Education News

West Bengal: Academics & politics

ONE OF THE MANY promises made by the Trinamool Congress (TMC) party in the run-up to the 2011 assembly elections in West Bengal was a pledge to “depoliticise” higher education. Accordingly, in May 2011 after TMC routed the Communist Party of India-Marxist (CPM)-led Left Front government which had (mis) ruled West Bengal (pop. 91 million) for 34 years during which it ruined the state’s once much-envied higher education system, TMC supremo Mamata Banerjee promptly abolished the packed-with-leftists Executive Council inherited by the state’s showpiece Presidency University (PU).

An apolitical 10-member Presidency Mentor Group (PMG) was constituted, chaired by Dr. Sugata Bose, Harvard University’s Gardiner Professor of Oceanic History and South Asia Affairs, and enonomics Nobel laureate Dr. Amartya Sen, among others. Shortly thereafter, Cambridge (UK) alum Malabika Sarkar, then professor of English at Jadavpur University and a renowned Milton scholar, was appointed PU vice chancellor.

However in end-March, Dr. Sugata Bose dropped a bombshell in West Bengal’s groves of academia by announcing his candidature for the Lok Sabha elections from Kolkata’s Jadavpur constituency on a Trinamool ticket. Although the chairmanship of PMG is a non-statutory honorary position, it nevertheless commands great prestige and is ranked above the office of vice chancellor of PU. Therefore in no time at all, Bose was embroiled in a huge controversy. According to his critics, Bose, who had promised to cleanse PU of politics, has done just the opposite.

Reacting to Bose’s candidature, the PU Students’ Union called a referendum to determine whether Bose had breached his unwritten commitment to depoliticise the university. On March 29, 1,524 of PU’s 2,135 students voted on the issue. Counting on April 1 revealed that 1,208 students wanted him to quit, with only 316 voting in favour of his retaining PMG chairmanship.

Comments Nirmalya Mukherjee, general secretary of the PU Students Union: “Dr. Bose has been given a ticket by the ruling TMC. He is therefore a member of the party and is no longer apolitical. When she formed the PMG, chief minister Mamata Banerjee had promised that no one with a political identity would be a member of the group. She cannot go back on her word. The chairman of the mentors cannot have any political affiliation.”

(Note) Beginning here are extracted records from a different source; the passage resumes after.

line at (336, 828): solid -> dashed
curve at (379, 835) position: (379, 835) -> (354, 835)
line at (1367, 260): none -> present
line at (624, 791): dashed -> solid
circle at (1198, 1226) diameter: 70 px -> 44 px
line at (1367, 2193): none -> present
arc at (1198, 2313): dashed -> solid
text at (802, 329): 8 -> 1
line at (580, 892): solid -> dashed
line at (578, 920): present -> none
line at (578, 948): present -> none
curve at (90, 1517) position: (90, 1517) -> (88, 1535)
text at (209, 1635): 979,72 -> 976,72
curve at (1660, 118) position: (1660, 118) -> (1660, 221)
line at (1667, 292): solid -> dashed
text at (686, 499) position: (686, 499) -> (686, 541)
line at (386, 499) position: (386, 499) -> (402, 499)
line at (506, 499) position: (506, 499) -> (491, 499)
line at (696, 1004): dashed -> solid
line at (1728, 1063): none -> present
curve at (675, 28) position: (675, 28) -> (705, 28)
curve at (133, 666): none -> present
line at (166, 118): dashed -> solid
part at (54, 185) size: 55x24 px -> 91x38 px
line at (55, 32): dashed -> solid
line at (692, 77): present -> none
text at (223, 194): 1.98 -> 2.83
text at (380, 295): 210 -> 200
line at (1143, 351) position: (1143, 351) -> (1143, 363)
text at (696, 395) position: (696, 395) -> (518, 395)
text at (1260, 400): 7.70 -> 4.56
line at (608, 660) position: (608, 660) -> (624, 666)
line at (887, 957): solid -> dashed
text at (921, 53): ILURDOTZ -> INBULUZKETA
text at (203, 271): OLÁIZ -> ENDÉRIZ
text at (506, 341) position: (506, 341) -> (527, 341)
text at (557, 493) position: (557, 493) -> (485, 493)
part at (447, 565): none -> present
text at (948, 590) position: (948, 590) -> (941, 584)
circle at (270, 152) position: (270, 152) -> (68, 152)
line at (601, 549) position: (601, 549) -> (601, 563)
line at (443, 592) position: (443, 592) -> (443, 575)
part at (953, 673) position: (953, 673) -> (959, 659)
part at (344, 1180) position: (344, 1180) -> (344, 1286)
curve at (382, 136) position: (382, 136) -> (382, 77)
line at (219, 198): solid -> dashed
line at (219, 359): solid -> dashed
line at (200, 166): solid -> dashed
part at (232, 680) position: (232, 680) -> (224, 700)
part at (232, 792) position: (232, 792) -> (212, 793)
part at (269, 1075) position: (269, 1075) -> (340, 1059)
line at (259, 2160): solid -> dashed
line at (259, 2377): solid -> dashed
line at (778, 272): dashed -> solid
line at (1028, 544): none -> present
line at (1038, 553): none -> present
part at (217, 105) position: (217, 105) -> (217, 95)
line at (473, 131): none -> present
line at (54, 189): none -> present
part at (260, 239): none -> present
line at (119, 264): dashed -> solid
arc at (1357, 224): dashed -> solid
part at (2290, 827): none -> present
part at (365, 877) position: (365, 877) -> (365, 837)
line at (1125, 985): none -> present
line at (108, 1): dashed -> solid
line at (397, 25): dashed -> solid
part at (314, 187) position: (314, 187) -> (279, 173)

With Bose showing no sign of heeding the students’ protests, union spokespersons have resolved to seek appointments with the VC and the chancellor, when the demand for Bose’s resignation will be pressed. However, Bratya Basu, minister of higher education, isn’t impressed. “The students’ referendum has no validity. Isn’t the prime minister functioning as chancellor of Central universities although he is a political figure?” he asks rhetorically.

Meanwhile, it’s business as usual in PU. Vice chancellor Sarkar’s tenure ends on May 15. As we go to press, she has confirmed that she won’t seek a second term and that Anuradha Lohia, professor of biochemistry at Kolkata’s S.N. Bose Research Institute, has been appointed her successor.